A GPP game where contestants are only allowed to submit a single line-up for the contest. Most GPPs are multi-entry.

  • Snake Draft

A style of draft where there is no salary cap, and the order is predetermined. A user chooses the player they want when it’s their turn, and the draft order is reversed after every round.

  • Splits

The difference in a player’s performance at home versus on the road, or in baseball, the difference in a batter’s stats against left-handed pitchers versus right-handed ones.

  • Stacking/Combo

This is when a user attempts to “stack” their lineup by drafting multiple players from the same team. This is a strategy that can sometimes cause a compounding scoring output. For example, if a user drafts a right-winger (RW) and left-winger (LW) from the same team and line, when the RW scores on an assist from the LW, the user would get fantasy points for the goal, the assist, and for getting a plus for being on the ice when scoring a goal.

  • Survival Tournament

A type of game that is played in a tournament style and in which users’ scores must be above a certain cut-off to advance to the next week of play. Each week the field gets smaller and smaller with those who make it to the last step receiving a prize.

  • Synergy

Similar to “stacking” but baseball specific, synergy involves selecting players from the same team who are expected to bat in order for a chance to increase overall scoring potential.

  • Tilt

Describes poor line-up construction or decision making out of frustration or the consumption of alcohol.

  • Train/Running a Train

When a player uses multiple, identical entries in a single tournament.

  • Turbo

The opposite of a “late” contest.
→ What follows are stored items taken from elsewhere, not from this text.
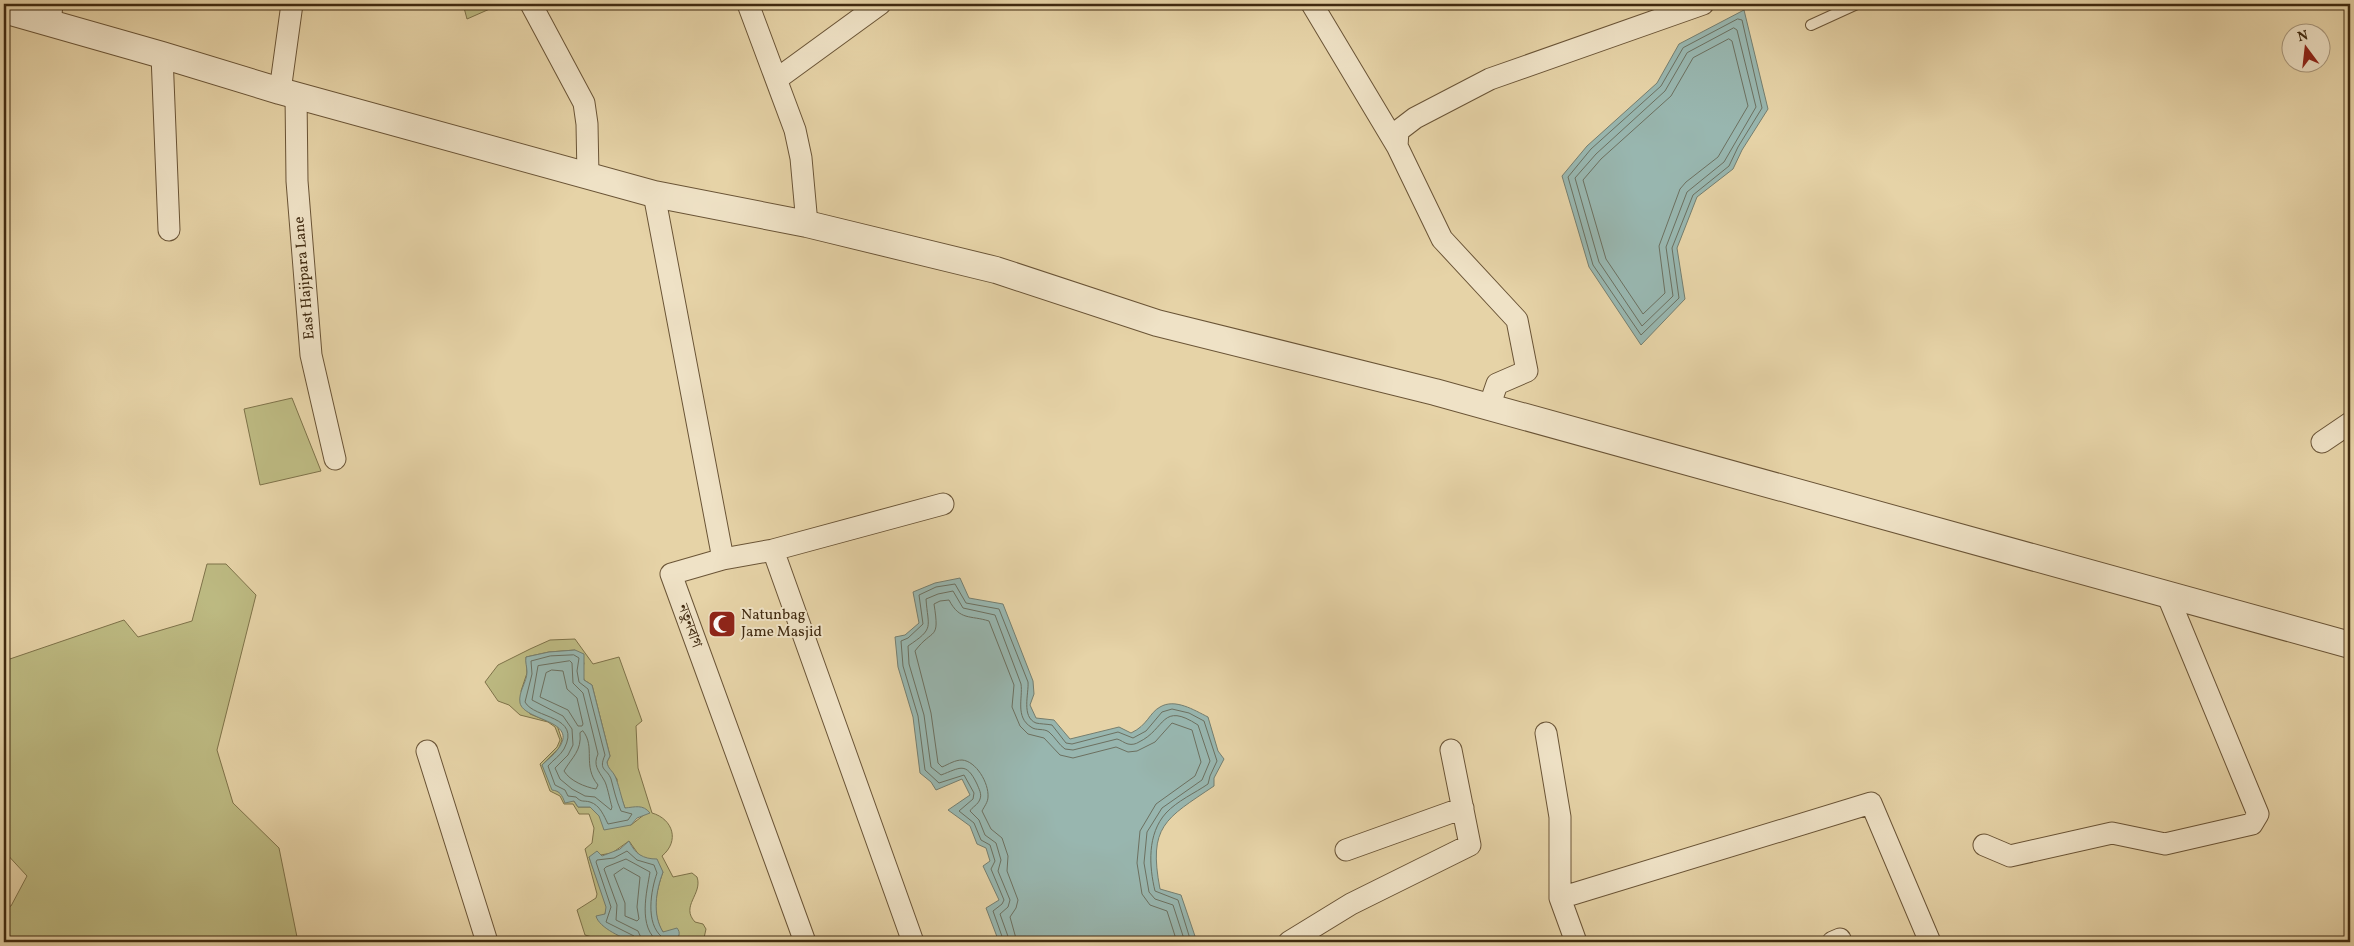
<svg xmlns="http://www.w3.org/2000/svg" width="2354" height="946" font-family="Vollkorn,'Noto Serif Bengali',serif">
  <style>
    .green { fill: #bdba82; stroke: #7e7249; fill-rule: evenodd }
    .water { fill: #98b6af; stroke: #757e6f }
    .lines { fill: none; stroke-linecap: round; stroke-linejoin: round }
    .shore { stroke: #6c7060; stroke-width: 1 }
    .service-casing { stroke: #6a5436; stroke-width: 12 }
    .minor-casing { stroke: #6a5436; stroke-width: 23 }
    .tertiary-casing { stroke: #6a5436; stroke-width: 28 }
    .service { stroke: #efe2c6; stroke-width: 10 }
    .minor { stroke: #efe2c6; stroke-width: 21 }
    .tertiary { stroke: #efe2c6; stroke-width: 26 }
    .labels { text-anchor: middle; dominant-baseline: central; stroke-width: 4; stroke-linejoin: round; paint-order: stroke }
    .street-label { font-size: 15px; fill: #402a10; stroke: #efe2c6 }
    .poi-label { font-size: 15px; fill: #402a10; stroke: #efe2c6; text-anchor: start }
  </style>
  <rect width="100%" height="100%" fill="#e6d3a7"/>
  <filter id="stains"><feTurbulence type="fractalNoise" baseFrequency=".004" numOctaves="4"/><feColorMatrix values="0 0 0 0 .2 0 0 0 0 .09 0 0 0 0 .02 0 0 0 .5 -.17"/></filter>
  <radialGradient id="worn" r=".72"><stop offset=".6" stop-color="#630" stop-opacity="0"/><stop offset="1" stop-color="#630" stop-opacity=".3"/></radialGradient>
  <!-- green -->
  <path class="green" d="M 463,4 L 501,4 L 467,19 Z
    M 292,398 L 321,471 L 260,485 L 244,409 Z
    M 207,564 L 226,564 L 256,595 L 217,750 L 233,803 L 279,848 L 298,942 L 4,942 L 4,908 L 11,906 L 27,876 L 4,851 L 4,661 L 124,620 L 138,637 L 192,621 Z
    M 575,639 L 593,664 L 619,657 L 642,721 L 636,726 L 638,768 L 652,813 C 673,819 680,841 662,856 L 673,877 L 692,873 L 697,877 C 703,894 680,906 695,922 L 703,924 L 706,929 L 704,938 L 688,942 L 675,942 L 679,936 L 663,932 C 651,914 656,891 663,872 L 639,855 L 629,841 L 612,853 L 589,857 L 607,907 L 605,914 L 635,942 L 601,942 L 599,939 L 585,935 L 577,910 L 596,898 L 597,894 L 585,849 L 592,843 L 594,828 L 589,814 L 579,814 L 573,804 L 564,804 L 560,796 L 550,791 L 540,764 L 557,747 L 560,740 L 555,727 L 548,722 L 520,715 L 509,705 L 498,701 L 485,682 L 498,665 L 530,649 L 550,640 ZM 575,650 L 584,663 L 582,671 L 584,680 L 592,685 L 610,756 L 607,762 L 608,768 L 617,779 L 617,786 L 625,808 L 645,814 L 631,825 L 599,816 L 590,807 L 578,807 L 574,801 L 557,791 L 542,765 L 559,748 L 562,740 L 557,725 L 530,714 L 521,691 L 527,673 L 526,657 L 549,652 Z"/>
  <!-- water -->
  <path class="water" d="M 1744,10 L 1768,109 L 1742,150 L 1733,169 L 1697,197 L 1677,248 L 1685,299 L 1641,345 L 1589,267 L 1562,176 L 1587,146 L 1657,83 L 1679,44 Z
    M 960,578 L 969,598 L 1003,604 L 1033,681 L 1034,694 L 1030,705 L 1036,718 L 1054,720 L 1070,739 L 1119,727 L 1131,733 C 1148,725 1149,713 1160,707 C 1175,698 1194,710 1208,717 L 1218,751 L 1224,759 L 1214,778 L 1214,786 C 1165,819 1148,826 1160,889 L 1181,895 L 1197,942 L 999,942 L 986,908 L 999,900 L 983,866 L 990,861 L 986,848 L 977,844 L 970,826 L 948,810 L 970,795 L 962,779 L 936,790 L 931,782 L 920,773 L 913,717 L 898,667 L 895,637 L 905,635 L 919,623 L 913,592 L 935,583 Z
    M 575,650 L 584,654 L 584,680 L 592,685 L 610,756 L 607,762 C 608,769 612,770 615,776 C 618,782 622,800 625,808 C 635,807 643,804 650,813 L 637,818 L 631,825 L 604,830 L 599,816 L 590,807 L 578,807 L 574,801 L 565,803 C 562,795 560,791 552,790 L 542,765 C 547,760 554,755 558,749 C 580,720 524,721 520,703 C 518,692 527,682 527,672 C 527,667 525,662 526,657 L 549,652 Z
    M 629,841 C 635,854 643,859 657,859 L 663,872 C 656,891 652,914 663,932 L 677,928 C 681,933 679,937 675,942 C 663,942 646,945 635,942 C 624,939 599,928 596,916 L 605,914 L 606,907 L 589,857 L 597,851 L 602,856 L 620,849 Z"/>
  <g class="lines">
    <!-- shore -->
    <path class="shore" d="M 1738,19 L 1742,20 L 1762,108 L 1738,147 L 1729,166 L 1693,195 L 1672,248 L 1679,298 L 1641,335 L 1593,265 L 1568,177 L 1591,149 L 1661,86 L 1683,48 Z
      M 1734,28 L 1737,30 L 1756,107 L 1724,162 L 1687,192 L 1666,247 L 1673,296 L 1642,326 L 1599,262 L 1575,178 L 1596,154 L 1665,91 L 1687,53 Z
      M 1729,39 L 1732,41 L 1748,106 L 1718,157 L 1686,182 L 1680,189 L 1659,246 L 1665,293 L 1643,314 L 1606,259 L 1583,180 L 1601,159 L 1671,96 L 1693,58 Z
      M 574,655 L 579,658 L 577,671 L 579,682 L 588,689 L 605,755 C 598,771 607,768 611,779 C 614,790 616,800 621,811 L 632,814 L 628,820 L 608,824 C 604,816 600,805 590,802 C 583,800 582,803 576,797 L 568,796 L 565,790 L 555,785 L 548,766 C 553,760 560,756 564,749 C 582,715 534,719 525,702 L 532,674 L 531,661 L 550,656 Z
      M 570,661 L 572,663 L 573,683 L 583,693 L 598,754 C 593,765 598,770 604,780 C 607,784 610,801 612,807 L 611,810 L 595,797 L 585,796 L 572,789 L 560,779 L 555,768 L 568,755 L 573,745 L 572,729 L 563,716 L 532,700 L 538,666 Z
      M 552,670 L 563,671 L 567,689 L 577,698 L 583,724 L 582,726 L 578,726 L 568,710 L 540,697 L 546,673 Z
      M 583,731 C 596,747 582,766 598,785 L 596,789 C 585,787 570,781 564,771 C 572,757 582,751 580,733 Z
      M 624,868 L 640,877 L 637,907 L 639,919 L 637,921 L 625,916 L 625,903 L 614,875 Z
      M 637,942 L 634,936 L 606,922 L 611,907 L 596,862 L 597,860 L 614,858 L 627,851 L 637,860 L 654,865 L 657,873 C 651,890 645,923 662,937 L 671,937 L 672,942
      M 643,942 L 638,931 L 616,920 L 617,905 L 604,869 L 606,867 L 626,859 L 650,872 C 647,891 637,928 659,942
      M 1004,942 L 993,911 L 1002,904 L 1004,900 L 991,869 L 995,861 L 990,845 L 981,840 L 974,823 L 959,811 L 973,799 L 974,793 L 964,775 L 939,783 L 925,770 L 918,716 L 903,666 L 901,641 L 908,638 L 923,624 L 919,595 L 936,587 L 955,584 L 966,603 L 999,609 L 1028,682 C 1029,693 1021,717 1036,723 C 1040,724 1047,724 1052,725 L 1066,743 L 1072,744 L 1118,732 L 1133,738 L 1146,731 L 1162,712 L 1172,709 L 1189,713 L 1204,721 L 1217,761 L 1210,776 L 1208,784 C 1195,793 1177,801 1166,813 C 1147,834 1149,866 1155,891 L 1178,900 L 1191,942
      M 1010,942 L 1000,914 L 1008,907 L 1010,900 L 998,871 L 1001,860 L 996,843 L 985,835 L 979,820 L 970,811 C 972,807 978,805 980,799 C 982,794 979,789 977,784 C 966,761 960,768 941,775 L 931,767 L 924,715 L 909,664 L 908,646 C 935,628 928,628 926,599 L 938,594 L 953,591 L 963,608 L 995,615 L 1021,684 C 1023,698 1015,717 1031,727 C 1036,731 1044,728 1049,732 C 1055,737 1059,745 1065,749 L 1073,750 L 1117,739 C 1121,740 1124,743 1128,744 C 1132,745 1136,744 1139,742 C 1166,729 1161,701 1198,725 L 1210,761 L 1202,780 L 1162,808 L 1147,832 L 1144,863 L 1149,892 L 1155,899 L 1173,905 L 1185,942
      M 1017,942 L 1010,917 L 1016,908 L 1018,900 L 1007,871 L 1008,856 L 1002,838 L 991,829 L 982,811 C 984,807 988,802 988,797 C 989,783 976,761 962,760 C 955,760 949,764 942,767 L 938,763 L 931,713 L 915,651 C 933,627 940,642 934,604 L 940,601 L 949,600 C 960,621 970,615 989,621 L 1014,685 L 1012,707 L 1020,726 L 1028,734 L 1044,738 L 1060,755 L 1073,758 L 1116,747 L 1128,752 L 1137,751 L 1155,742 L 1172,723 L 1192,730 L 1201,762 L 1195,776 L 1156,804 L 1140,831 L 1137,863 L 1142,894 L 1150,905 L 1167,911 L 1177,942"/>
    <defs>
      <path id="service" d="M 1811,25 L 1857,4"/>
      <path id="minor" d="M 531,4 L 584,103 L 587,124 L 588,176
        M 748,4 L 795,130 L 801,158 L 807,224
        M 1312,4 L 1397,146
        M 50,24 L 52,4
        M 162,55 L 169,230
        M 777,79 L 880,4
        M 280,91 L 292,4
        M 296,95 L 297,181 L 311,355 L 335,459
        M 654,194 L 723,559
        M 1489,407 L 1497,384 L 1527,371 L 1517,320 L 1442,239 L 1397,146 L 1398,131 L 1415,118 L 1490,79 L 1703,4
        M 2322,442 L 2350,423
        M 773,550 L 913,942
        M 1546,733 L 1560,817 L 1560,898 L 1576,942
        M 427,751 L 487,942
        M 1984,845 L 2010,856 L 2112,833 L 2165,844 L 2252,824 L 2258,814 L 2167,594
        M 1346,850 L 1463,808
        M 1560,898 L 1871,803 L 1930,942
        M 805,942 L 671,574 L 723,559 L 773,550 L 943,504
        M 1289,942 L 1351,904 L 1470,845 L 1451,750
        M 1833,942 L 1840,939"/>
      <path id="tertiary" d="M 4,10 L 162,55 L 280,91 L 654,194 L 807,224 L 996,270 L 1157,323 L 1435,392 L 2350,645"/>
    </defs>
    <!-- service casing -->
    <use href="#service" class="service-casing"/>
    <!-- minor casing -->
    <use href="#minor" class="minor-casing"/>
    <!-- tertiary casing -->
    <use href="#tertiary" class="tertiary-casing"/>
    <!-- service -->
    <use href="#service" class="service"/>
    <!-- minor -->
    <use href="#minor" class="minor"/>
    <!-- tertiary -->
    <use href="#tertiary" class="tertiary"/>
  </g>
  <!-- icons -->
  <defs>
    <symbol id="mosque-square" viewBox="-11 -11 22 22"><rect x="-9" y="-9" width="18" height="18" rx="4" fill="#8f2418" stroke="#efe2c6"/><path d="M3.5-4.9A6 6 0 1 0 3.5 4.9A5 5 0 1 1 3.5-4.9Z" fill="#fff"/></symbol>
  </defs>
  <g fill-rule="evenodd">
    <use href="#mosque-square" x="706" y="608" width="32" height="32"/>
  </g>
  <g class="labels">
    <!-- street labels -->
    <g class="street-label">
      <text transform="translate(305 278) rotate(-95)">East Hajipara Lane</text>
      <text transform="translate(689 626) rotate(70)">নতুনবাগ</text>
    </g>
    <!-- poi labels -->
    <g class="poi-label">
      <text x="741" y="615">Natunbag<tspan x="741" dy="17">Jame Masjid</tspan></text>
    </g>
  </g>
  <!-- margin -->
  <rect width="2354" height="946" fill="none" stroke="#e6d3a7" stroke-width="20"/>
  <rect x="5" y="5" width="2344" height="936" fill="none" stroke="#402a10" stroke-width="2.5"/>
  <rect x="10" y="10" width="2334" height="926" fill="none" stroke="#402a10"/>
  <!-- north arrow -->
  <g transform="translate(2306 48) rotate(345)"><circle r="24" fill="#efe2c6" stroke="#a9987d"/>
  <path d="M0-4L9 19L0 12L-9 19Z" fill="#8f2418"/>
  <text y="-8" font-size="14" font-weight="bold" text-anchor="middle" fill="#402a10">N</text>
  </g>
  <rect width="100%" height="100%" filter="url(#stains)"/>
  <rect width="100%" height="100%" fill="url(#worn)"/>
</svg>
These games focus on the early games when building a line-up. Perfect for East Coast players who don’t want to stay up all night waiting to see results from the West Coast games.

  • Value Pick

Drafting a player whose salary is set significantly low for his production. Picking such a player is looked at as valuable because one is able to pay less for someone they expect to produce a respectable number of points.

  • Vegas Line

Refers to the spread or over/under of Vegas sportsbooks for a given slate of games. Useful in determining likely game outcomes and making line-up decisions.

  • Viable

A word used to describe a selection that can be reasonably expected to return at his/her current price.